_Data_.
==*==
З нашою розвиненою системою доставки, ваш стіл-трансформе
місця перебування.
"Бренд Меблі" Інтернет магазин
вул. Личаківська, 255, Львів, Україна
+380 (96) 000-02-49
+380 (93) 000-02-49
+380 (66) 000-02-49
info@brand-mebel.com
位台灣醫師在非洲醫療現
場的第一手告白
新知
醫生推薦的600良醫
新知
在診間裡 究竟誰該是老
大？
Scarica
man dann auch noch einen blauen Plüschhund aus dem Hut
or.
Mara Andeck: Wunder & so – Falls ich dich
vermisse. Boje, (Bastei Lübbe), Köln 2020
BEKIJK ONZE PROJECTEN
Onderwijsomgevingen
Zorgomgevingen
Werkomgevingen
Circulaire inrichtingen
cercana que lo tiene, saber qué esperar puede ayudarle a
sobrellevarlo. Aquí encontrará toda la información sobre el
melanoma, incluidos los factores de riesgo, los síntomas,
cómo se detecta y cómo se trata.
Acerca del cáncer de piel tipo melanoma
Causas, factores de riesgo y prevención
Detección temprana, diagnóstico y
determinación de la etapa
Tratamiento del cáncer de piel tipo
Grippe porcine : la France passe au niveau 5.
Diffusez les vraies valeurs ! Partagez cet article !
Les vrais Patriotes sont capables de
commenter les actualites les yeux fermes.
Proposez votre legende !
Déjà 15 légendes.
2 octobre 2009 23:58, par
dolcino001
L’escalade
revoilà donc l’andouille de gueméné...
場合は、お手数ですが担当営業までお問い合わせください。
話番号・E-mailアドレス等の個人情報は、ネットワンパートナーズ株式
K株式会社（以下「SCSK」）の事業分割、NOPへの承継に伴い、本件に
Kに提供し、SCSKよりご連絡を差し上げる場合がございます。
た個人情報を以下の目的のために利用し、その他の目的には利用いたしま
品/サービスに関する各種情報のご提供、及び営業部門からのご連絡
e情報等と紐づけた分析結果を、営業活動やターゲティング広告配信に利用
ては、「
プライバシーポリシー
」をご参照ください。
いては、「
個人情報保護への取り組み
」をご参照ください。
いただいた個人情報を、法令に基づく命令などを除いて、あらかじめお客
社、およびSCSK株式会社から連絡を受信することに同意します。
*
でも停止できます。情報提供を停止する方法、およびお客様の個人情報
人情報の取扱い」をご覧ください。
==*==
_Exercise_.
Could you reproduce every entry above character for character, keeping each line break where it falls?

_Problem solution_.
З нашою розвиненою системою доставки, ваш стіл-трансформе
місця перебування.
"Бренд Меблі" Інтернет магазин
вул. Личаківська, 255, Львів, Україна
+380 (96) 000-02-49
+380 (93) 000-02-49
+380 (66) 000-02-49
info@brand-mebel.com
位台灣醫師在非洲醫療現
場的第一手告白
新知
醫生推薦的600良醫
新知
在診間裡 究竟誰該是老
大？
Scarica
man dann auch noch einen blauen Plüschhund aus dem Hut
or.
Mara Andeck: Wunder & so – Falls ich dich
vermisse. Boje, (Bastei Lübbe), Köln 2020
BEKIJK ONZE PROJECTEN
Onderwijsomgevingen
Zorgomgevingen
Werkomgevingen
Circulaire inrichtingen
cercana que lo tiene, saber qué esperar puede ayudarle a
sobrellevarlo. Aquí encontrará toda la información sobre el
melanoma, incluidos los factores de riesgo, los síntomas,
cómo se detecta y cómo se trata.
Acerca del cáncer de piel tipo melanoma
Causas, factores de riesgo y prevención
Detección temprana, diagnóstico y
determinación de la etapa
Tratamiento del cáncer de piel tipo
Grippe porcine : la France passe au niveau 5.
Diffusez les vraies valeurs ! Partagez cet article !
Les vrais Patriotes sont capables de
commenter les actualites les yeux fermes.
Proposez votre legende !
Déjà 15 légendes.
2 octobre 2009 23:58, par
dolcino001
L’escalade
revoilà donc l’andouille de gueméné...
場合は、お手数ですが担当営業までお問い合わせください。
話番号・E-mailアドレス等の個人情報は、ネットワンパートナーズ株式
K株式会社（以下「SCSK」）の事業分割、NOPへの承継に伴い、本件に
Kに提供し、SCSKよりご連絡を差し上げる場合がございます。
た個人情報を以下の目的のために利用し、その他の目的には利用いたしま
品/サービスに関する各種情報のご提供、及び営業部門からのご連絡
e情報等と紐づけた分析結果を、営業活動やターゲティング広告配信に利用
ては、「
プライバシーポリシー
」をご参照ください。
いては、「
個人情報保護への取り組み
」をご参照ください。
いただいた個人情報を、法令に基づく命令などを除いて、あらかじめお客
社、およびSCSK株式会社から連絡を受信することに同意します。
*
でも停止できます。情報提供を停止する方法、およびお客様の個人情報
人情報の取扱い」をご覧ください。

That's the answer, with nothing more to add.